Institutional Confidence in Bitcoin’s Future
Twenty One Capital’s purchase aligns with surging institutional interest in Bitcoin, fueled by a more favorable regulatory landscape in the United States. Following President Donald Trump’s inauguration in January 2025, the administration has signaled a pro-crypto stance, with actions such as the establishment of a strategic Bitcoin reserve and the dismissal of several Securities and Exchange Commission (SEC) lawsuits against crypto firms. Paul Atkins, sworn in as SEC Chair on April 21, is a crypto advocate. In his inaugural address, he pledged to replace the prior “regulation by enforcement” approach with a “rational, coherent” framework. At the SEC’s Crypto Task Force roundtable on May 12, he unveiled a three-part crypto regulatory strategy covering issuance, custody, and trading rules, promising a swift shift to clear regulations.
Twenty One Capital’s strategy mirrors that of Strategy, which holds 568,840 BTC worth nearly $58.9 billion and has seen its stock surge 3,547% since 2020. By offering investors exposure to Bitcoin’s price movements through shares rather than direct ownership, Twenty One aims to attract both traditional and crypto-native investors. The firm also plans to develop Bitcoin-native financial products, such as lending services, and produce Bitcoin-focused content to promote adoption. According to data from BitcoinTreasuries, Twenty One Capital holds 31,500 BTC, making it the world’s third-largest corporate Bitcoin holder, behind Strategy (568,840 BTC) and MARA Holdings (48,237 BTC).
Tether’s Strategic Role and Market Dynamics
Tether, issuer of the largest stablecoin USDT, played a key role in the transaction, purchasing 4,812 BTC on behalf of Twenty One Capital. Managing over $145 billion in reserves (including 99% of its U.S. Treasuries held with Cantor Fitzgerald), Tether has diversified by holding over 100,000 BTC. This move allows Tether to allocate its Bitcoin reserves to a publicly traded entity, potentially enhancing liquidity without open-market sales.

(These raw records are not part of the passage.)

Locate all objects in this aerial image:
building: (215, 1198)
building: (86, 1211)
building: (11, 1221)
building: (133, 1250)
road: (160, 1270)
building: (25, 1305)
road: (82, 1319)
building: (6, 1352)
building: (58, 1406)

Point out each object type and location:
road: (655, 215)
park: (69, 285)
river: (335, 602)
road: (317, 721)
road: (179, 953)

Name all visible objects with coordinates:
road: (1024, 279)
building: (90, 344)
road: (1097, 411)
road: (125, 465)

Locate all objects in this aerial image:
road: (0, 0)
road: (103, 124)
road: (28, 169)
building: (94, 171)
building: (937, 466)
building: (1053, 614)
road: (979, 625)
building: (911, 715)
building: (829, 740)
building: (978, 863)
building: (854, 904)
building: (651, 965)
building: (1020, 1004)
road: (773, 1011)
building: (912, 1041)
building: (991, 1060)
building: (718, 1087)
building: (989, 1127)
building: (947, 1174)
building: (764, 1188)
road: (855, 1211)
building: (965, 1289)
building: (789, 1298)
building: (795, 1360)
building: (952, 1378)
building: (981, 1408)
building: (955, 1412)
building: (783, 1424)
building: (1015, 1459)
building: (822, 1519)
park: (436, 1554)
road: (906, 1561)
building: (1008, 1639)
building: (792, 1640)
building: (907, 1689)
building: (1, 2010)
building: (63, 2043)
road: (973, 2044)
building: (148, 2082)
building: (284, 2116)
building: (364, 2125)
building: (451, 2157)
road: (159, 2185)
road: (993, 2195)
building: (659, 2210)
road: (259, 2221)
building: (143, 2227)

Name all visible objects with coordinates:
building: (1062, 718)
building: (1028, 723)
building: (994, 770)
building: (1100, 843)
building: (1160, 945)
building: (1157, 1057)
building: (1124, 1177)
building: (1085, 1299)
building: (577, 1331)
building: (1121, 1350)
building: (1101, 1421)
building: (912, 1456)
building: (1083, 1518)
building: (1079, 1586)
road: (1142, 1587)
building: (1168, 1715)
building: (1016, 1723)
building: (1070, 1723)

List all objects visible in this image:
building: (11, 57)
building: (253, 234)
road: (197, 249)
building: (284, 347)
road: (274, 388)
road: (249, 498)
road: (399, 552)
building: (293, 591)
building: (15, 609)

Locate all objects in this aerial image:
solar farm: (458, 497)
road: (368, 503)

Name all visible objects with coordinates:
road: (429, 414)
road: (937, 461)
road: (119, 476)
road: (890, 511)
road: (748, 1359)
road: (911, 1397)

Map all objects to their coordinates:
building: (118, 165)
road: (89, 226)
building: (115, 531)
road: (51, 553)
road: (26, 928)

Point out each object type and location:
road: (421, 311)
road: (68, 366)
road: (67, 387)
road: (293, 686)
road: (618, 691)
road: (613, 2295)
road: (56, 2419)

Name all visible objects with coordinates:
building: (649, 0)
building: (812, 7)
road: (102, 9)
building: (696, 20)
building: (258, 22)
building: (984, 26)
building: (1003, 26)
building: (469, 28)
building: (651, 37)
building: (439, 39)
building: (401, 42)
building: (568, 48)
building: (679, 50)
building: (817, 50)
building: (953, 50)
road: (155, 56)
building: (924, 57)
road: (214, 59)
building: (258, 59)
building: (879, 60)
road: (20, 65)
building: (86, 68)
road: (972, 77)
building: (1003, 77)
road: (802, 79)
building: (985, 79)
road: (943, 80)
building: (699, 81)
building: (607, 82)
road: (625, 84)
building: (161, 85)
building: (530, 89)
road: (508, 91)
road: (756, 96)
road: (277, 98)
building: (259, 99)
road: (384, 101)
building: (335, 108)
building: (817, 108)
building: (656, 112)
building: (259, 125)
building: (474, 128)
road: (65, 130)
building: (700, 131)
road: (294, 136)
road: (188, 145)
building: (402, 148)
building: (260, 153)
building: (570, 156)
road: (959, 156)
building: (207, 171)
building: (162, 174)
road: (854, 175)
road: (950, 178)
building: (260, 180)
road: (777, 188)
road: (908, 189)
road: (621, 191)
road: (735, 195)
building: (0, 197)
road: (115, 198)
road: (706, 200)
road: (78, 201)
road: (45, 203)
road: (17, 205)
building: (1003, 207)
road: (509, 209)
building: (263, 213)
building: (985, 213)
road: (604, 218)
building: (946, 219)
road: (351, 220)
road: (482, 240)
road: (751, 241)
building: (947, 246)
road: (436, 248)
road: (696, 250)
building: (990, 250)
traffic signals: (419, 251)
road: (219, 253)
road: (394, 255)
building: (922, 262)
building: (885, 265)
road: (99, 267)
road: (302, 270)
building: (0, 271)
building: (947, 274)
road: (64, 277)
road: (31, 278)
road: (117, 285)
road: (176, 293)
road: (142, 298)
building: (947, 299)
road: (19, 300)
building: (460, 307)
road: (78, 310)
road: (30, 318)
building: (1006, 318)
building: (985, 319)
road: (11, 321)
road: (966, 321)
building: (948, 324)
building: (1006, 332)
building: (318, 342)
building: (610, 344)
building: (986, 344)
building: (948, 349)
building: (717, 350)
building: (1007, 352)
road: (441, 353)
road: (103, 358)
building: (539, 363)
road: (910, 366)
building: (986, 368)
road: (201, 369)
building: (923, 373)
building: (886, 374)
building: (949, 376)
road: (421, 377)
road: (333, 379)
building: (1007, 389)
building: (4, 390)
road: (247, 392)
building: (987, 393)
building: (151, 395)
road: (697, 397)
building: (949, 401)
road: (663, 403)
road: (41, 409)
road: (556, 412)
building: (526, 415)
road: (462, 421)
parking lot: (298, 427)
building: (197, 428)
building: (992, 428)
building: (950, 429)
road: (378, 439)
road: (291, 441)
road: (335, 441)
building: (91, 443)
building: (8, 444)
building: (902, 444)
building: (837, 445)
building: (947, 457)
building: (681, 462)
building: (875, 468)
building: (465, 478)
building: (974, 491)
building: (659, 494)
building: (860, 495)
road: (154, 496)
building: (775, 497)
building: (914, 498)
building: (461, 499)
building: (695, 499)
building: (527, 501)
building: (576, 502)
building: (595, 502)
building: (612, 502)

As of May 14, 2025, Bitcoin’s market capitalization stands at approximately $2.058 trillion, with a 24-hour trading volume of $32.1 billion. Bitcoin’s market capitalization has surpassed Google, ranking as the world’s sixth-largest asset.
Leadership and Industry Connections
Twenty One Capital’s leadership and backers highlight its deep ties to traditional finance and crypto. CEO Jack Mallers, known for building Strike’s Bitcoin payment infrastructure, brings a “Bitcoin-first” ethos. Cantor Fitzgerald, chaired by Brandon Lutnick, son of U.S. Commerce Secretary Howard Lutnick, has managed Tether’s treasury portfolio since 2021.
Twenty One Capital’s $458.7 million Bitcoin purchase signals strong institutional confidence in the cryptocurrency’s long-term value. As the firm continues to build its treasury and develop Bitcoin-centric services, it could play a pivotal role in bridging traditional finance and crypto markets.
“Bitcoin is one of the only truly decentralized, immutable, and censorship-resistant asset, and its role as the foundation of a new financial system is inevitable,” Tether CEO Paolo Ardoino said in a statement. “We believe that Bitcoin is the answer, and Twenty One is how we bring that answer to public markets.”